I know a data scientist who wisely put big, fluorescent watermarks (“WARNING! DO NOT USE! NUMBERS NOT REAL!”) all over their preliminary results for this reason.

Hygiene Helps

Everyone knows someone with a very messy car. “Just move that trash out of the way,” they’ll say, as you brush aside a bag of extra napkins and fight for legroom with their guitar case.

“Oh, just toss ’em in the back.”
Photo by Per Lööv

I’m not judging that (glass houses and all), but you wouldn’t leave your rental car a mess.

So, if you’re sharing queries, prefix and alias your columns! “ID” is not a descriptive field name, and you will thank yourself for commenting your code – even briefly.

If I write a query, the next person to use it will probably be future me, and my memory’s just not that good. Caitlin Hudon has a nifty blog post on this. Be kind to others; be kind to your future self.

Don’t Ignore the Obvious

Lugnuts fall off? Tail light out? Got wind that the business is about to swap an internal software system that also feeds reports that run the business? Consider the downstream implications and act.

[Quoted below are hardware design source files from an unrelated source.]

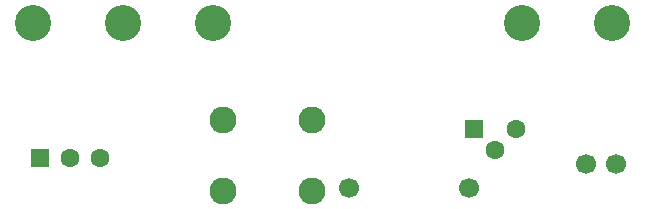
<source format=gbl>
G04 #@! TF.FileFunction,Copper,L2,Bot,Signal*
%FSLAX46Y46*%
G04 Gerber Fmt 4.6, Leading zero omitted, Abs format (unit mm)*
G04 Created by KiCad (PCBNEW 4.0.7) date 01/27/18 21:13:41*
%MOMM*%
%LPD*%
G01*
G04 APERTURE LIST*
%ADD10C,0.150000*%
%ADD11C,3.048000*%
%ADD12C,2.286000*%
%ADD13C,1.700000*%
%ADD14R,1.500000X1.500000*%
%ADD15C,1.600000*%
G04 APERTURE END LIST*
D10*
D11*
X146177000Y-106045000D03*
X138557000Y-106045000D03*
X130937000Y-106045000D03*
X172339000Y-106045000D03*
X179959000Y-106045000D03*
D12*
X154500000Y-114250000D03*
X154500000Y-120250000D03*
X147000000Y-114250000D03*
X147000000Y-120250000D03*
D13*
X177730000Y-118000000D03*
X180270000Y-118000000D03*
D14*
X168203949Y-115000000D03*
D15*
X170000000Y-116796051D03*
X171796051Y-115000000D03*
D13*
X157670000Y-120000000D03*
X167830000Y-120000000D03*
D14*
X131460000Y-117500000D03*
D15*
X134000000Y-117500000D03*
X136540000Y-117500000D03*
M02*

</source>
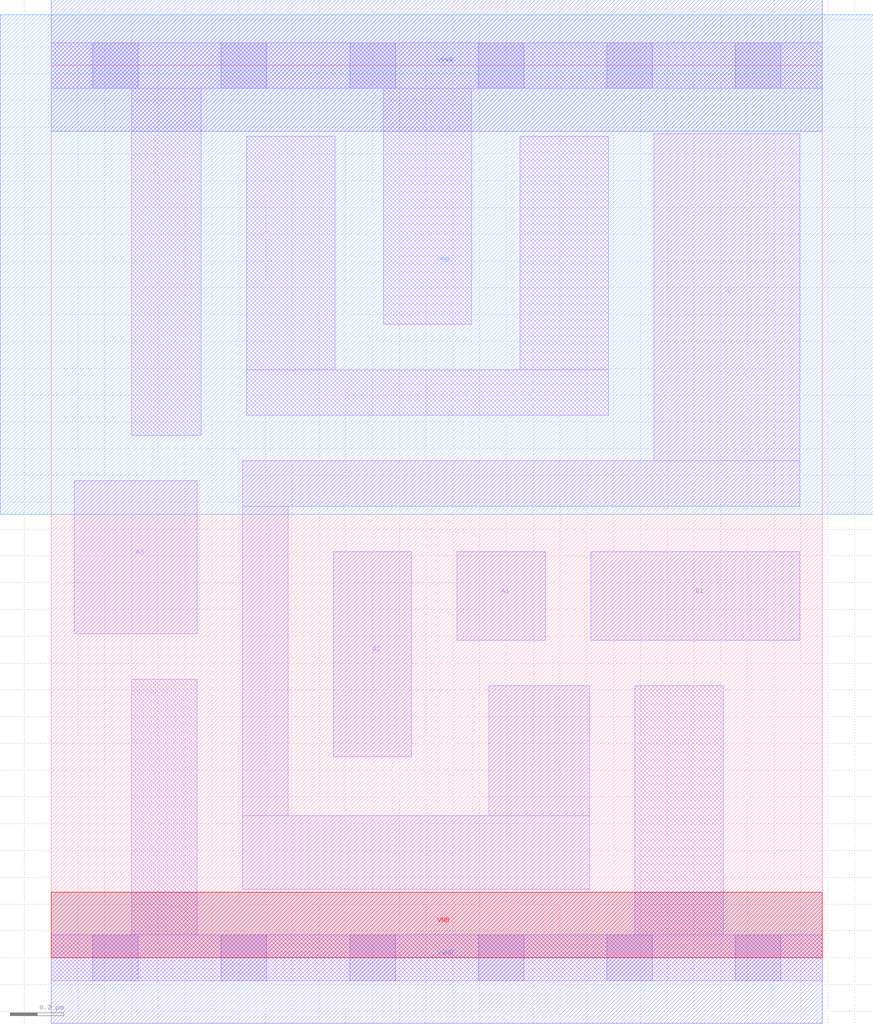
<source format=lef>
# Copyright 2020 The SkyWater PDK Authors
#
# Licensed under the Apache License, Version 2.0 (the "License");
# you may not use this file except in compliance with the License.
# You may obtain a copy of the License at
#
#     https://www.apache.org/licenses/LICENSE-2.0
#
# Unless required by applicable law or agreed to in writing, software
# distributed under the License is distributed on an "AS IS" BASIS,
# WITHOUT WARRANTIES OR CONDITIONS OF ANY KIND, either express or implied.
# See the License for the specific language governing permissions and
# limitations under the License.
#
# SPDX-License-Identifier: Apache-2.0

VERSION 5.7 ;
  NOWIREEXTENSIONATPIN ON ;
  DIVIDERCHAR "/" ;
  BUSBITCHARS "[]" ;
MACRO sky130_fd_sc_lp__a31oi_1
  CLASS CORE ;
  FOREIGN sky130_fd_sc_lp__a31oi_1 ;
  ORIGIN  0.000000  0.000000 ;
  SIZE  2.880000 BY  3.330000 ;
  SYMMETRY X Y R90 ;
  SITE unit ;
  PIN A1
    ANTENNAGATEAREA  0.315000 ;
    DIRECTION INPUT ;
    USE SIGNAL ;
    PORT
      LAYER li1 ;
        RECT 1.515000 1.185000 1.845000 1.515000 ;
    END
  END A1
  PIN A2
    ANTENNAGATEAREA  0.315000 ;
    DIRECTION INPUT ;
    USE SIGNAL ;
    PORT
      LAYER li1 ;
        RECT 1.055000 0.750000 1.345000 1.515000 ;
    END
  END A2
  PIN A3
    ANTENNAGATEAREA  0.315000 ;
    DIRECTION INPUT ;
    USE SIGNAL ;
    PORT
      LAYER li1 ;
        RECT 0.085000 1.210000 0.545000 1.780000 ;
    END
  END A3
  PIN B1
    ANTENNAGATEAREA  0.315000 ;
    DIRECTION INPUT ;
    USE SIGNAL ;
    PORT
      LAYER li1 ;
        RECT 2.015000 1.185000 2.795000 1.515000 ;
    END
  END B1
  PIN Y
    ANTENNADIFFAREA  0.762300 ;
    DIRECTION OUTPUT ;
    USE SIGNAL ;
    PORT
      LAYER li1 ;
        RECT 0.715000 0.255000 2.010000 0.530000 ;
        RECT 0.715000 0.530000 0.885000 1.685000 ;
        RECT 0.715000 1.685000 2.795000 1.855000 ;
        RECT 1.635000 0.530000 2.010000 1.015000 ;
        RECT 2.250000 1.855000 2.795000 3.075000 ;
    END
  END Y
  PIN VGND
    DIRECTION INOUT ;
    USE GROUND ;
    PORT
      LAYER met1 ;
        RECT 0.000000 -0.245000 2.880000 0.245000 ;
    END
  END VGND
  PIN VNB
    DIRECTION INOUT ;
    USE GROUND ;
    PORT
      LAYER pwell ;
        RECT 0.000000 0.000000 2.880000 0.245000 ;
    END
  END VNB
  PIN VPB
    DIRECTION INOUT ;
    USE POWER ;
    PORT
      LAYER nwell ;
        RECT -0.190000 1.655000 3.070000 3.520000 ;
    END
  END VPB
  PIN VPWR
    DIRECTION INOUT ;
    USE POWER ;
    PORT
      LAYER met1 ;
        RECT 0.000000 3.085000 2.880000 3.575000 ;
    END
  END VPWR
  OBS
    LAYER li1 ;
      RECT 0.000000 -0.085000 2.880000 0.085000 ;
      RECT 0.000000  3.245000 2.880000 3.415000 ;
      RECT 0.300000  0.085000 0.545000 1.040000 ;
      RECT 0.300000  1.950000 0.560000 3.245000 ;
      RECT 0.730000  2.025000 2.080000 2.195000 ;
      RECT 0.730000  2.195000 1.060000 3.065000 ;
      RECT 1.240000  2.365000 1.570000 3.245000 ;
      RECT 1.750000  2.195000 2.080000 3.065000 ;
      RECT 2.180000  0.085000 2.510000 1.015000 ;
    LAYER mcon ;
      RECT 0.155000 -0.085000 0.325000 0.085000 ;
      RECT 0.155000  3.245000 0.325000 3.415000 ;
      RECT 0.635000 -0.085000 0.805000 0.085000 ;
      RECT 0.635000  3.245000 0.805000 3.415000 ;
      RECT 1.115000 -0.085000 1.285000 0.085000 ;
      RECT 1.115000  3.245000 1.285000 3.415000 ;
      RECT 1.595000 -0.085000 1.765000 0.085000 ;
      RECT 1.595000  3.245000 1.765000 3.415000 ;
      RECT 2.075000 -0.085000 2.245000 0.085000 ;
      RECT 2.075000  3.245000 2.245000 3.415000 ;
      RECT 2.555000 -0.085000 2.725000 0.085000 ;
      RECT 2.555000  3.245000 2.725000 3.415000 ;
  END
END sky130_fd_sc_lp__a31oi_1
END LIBRARY

</source>
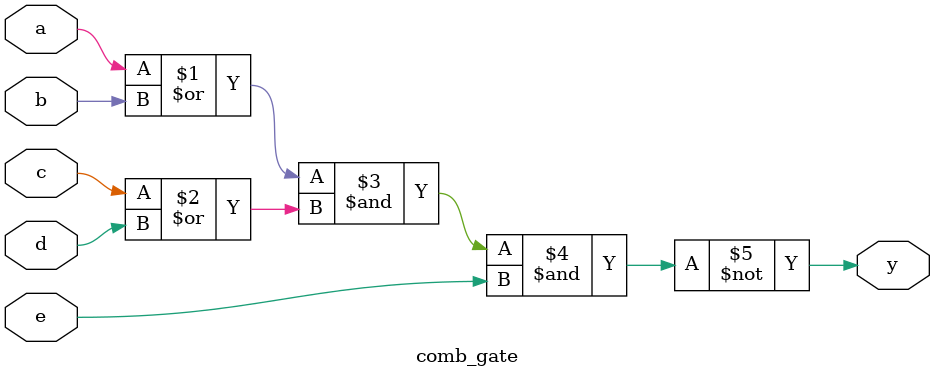
<source format=v>
module comb_gate (a, b, c, d, e, y);
    input a, b, c, d, e;
    output y;

    assign y = ~((a | b) & (c | d) & e);
    
endmodule
</source>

Inform the data team!

The last thing you want is to ignore the check engine light for weeks, only to discover that your data went stale a month ago.

Photo by Marc Schäfer

My own driver’s ed teacher pitched her roomful of 16 year-olds with the snappy adage, “driving defensively prevents carelessness from causing carlessness.” I’m not as clever as her, so I’ll leave you with this:

Assume your data is drunk, and you’ll get from point A to point B safely.